GIVEN PASSAGE >>
[START]

Michael Armstrong’s legacy at AT&T just gets darker.
The mega-telco’s myriad problems intensified yesterday, as its high-speed Internet service provider Excite@Home announced it had canned its auditors, Ernst & Young, and switched to AT&T’s accountants, PricewaterhouseCoopers.
Excite rushed to state it had no disagreements with the bean counters, but experts suspect that Ernst & Young had fallen from grace by doubting publicly whether Excite@Home could make it.
The serious problems at Excite come on top of countless others for AT&T, which is burdened by a mountain of debt, a failed local-phone strategy, and an anemic stock price.
Excite is almost $1 billion in debt and lost $346.3 million in the latest quarter. It is expected to run out of cash by Christmas – or earlier, if it gets delisted from the Nasdaq.
AT&T’s October 2000 decision to get modern and split itself in four pieces – broadband, wireless, consumer and business services – looks to have hit another snag as Chairman Armstrong has to decide what to do with Excite@Home.
AT&T owns 23 percent of Excite@Home but has 73 percent of the voting stock. It could pump more money into it to keep it going – or let it go bankrupt and pick up some of the pieces.
“No one, especially the cable partners – AT&T, Cox and Comcast – wants to see the ISP side of it go down,” said Telco analyst Mel Marten at Edwards Jones.
“But, if there’s a Chapter 11 reorganization, AT&T could pick up some @Home assets for, say, 30 cents on the dollar and keep it going. The nightmare scenario is if everyone thinks someone else is taking care of Excite@Home, and 3.7 million customers lose their Internet connection.”
Excite’s trouble further complicates AT&T’s bid to get a good price for its cable assets, for which Comcast recently offered $37 billion.
Another embarrassment for Armstrong came on the first day of this year. AT&T offered partners Cox and Comcast “put” options to buy their Excite@Home shares at $48 a share.
“As soon as the clock turned 12 on Jan. 1 this year they exercised,” said Guzman & Co. analyst Patrick Comack. “With the stock way below that, AT&T ended up giving them $3 billion in AT&T stock and letting them keep their stake.”
Marten said, “It’d be a huge tombstone for the industry if Excite@Home died.”

[END]

ENTRIES >>

[START]

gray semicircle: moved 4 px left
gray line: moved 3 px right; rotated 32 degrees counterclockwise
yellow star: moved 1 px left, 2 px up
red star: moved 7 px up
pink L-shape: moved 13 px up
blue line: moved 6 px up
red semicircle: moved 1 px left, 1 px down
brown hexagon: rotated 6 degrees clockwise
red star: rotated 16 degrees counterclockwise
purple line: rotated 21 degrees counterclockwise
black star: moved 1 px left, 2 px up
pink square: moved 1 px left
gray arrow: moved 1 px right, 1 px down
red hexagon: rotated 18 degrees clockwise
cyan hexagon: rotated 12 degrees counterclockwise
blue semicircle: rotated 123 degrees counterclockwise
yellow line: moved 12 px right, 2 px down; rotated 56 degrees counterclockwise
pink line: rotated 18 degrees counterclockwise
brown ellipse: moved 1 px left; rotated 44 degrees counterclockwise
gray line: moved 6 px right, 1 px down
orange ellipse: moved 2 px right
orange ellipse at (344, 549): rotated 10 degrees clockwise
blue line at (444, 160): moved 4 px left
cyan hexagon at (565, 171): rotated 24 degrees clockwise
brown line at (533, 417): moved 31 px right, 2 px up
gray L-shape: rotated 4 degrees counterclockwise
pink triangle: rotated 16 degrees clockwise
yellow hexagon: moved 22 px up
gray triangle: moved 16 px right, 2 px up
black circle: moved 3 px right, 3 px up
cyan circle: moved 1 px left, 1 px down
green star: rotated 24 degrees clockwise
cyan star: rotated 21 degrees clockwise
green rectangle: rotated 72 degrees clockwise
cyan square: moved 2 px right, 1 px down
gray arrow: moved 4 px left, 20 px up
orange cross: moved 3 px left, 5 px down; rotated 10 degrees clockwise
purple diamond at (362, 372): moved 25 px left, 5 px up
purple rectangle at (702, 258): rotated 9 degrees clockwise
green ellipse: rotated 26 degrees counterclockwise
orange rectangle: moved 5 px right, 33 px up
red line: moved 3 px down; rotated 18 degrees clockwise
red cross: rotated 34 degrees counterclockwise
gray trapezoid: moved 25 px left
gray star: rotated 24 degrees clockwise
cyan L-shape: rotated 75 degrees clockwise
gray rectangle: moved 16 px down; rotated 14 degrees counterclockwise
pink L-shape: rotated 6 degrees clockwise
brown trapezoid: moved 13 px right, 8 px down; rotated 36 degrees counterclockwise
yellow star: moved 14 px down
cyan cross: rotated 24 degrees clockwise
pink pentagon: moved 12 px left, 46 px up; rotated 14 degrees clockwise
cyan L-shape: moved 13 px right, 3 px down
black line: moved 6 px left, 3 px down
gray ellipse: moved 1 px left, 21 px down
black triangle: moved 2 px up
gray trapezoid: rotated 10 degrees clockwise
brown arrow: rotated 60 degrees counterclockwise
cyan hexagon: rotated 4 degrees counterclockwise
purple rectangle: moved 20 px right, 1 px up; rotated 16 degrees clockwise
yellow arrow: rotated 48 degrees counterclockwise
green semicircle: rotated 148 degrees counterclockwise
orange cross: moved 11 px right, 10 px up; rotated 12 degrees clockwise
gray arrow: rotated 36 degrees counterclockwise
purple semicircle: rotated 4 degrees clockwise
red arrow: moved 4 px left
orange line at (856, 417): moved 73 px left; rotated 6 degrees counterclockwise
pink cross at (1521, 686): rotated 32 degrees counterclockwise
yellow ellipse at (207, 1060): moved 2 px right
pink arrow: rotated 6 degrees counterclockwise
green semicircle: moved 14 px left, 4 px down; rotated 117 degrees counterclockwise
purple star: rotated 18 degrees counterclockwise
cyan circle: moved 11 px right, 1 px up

[END]

GIVEN PROBLEM 1 >>
Translate this sentence from the AT&T article into Spanish: "AT&T owns 23 percent of Excite@Home but has 73 percent of the voting stock."
GIVEN PROBLEM 2 >>
List every person the AT&T article names.
Base each answer only on the article about AT&T and Excite@Home.

CORRECT RESULT 1 >>
AT&T posee el 23 por ciento de Excite@Home, pero tiene el 73 por ciento de las acciones con derecho a voto.

CORRECT RESULT 2 >>
Michael Armstrong, Mel Marten, Patrick Comack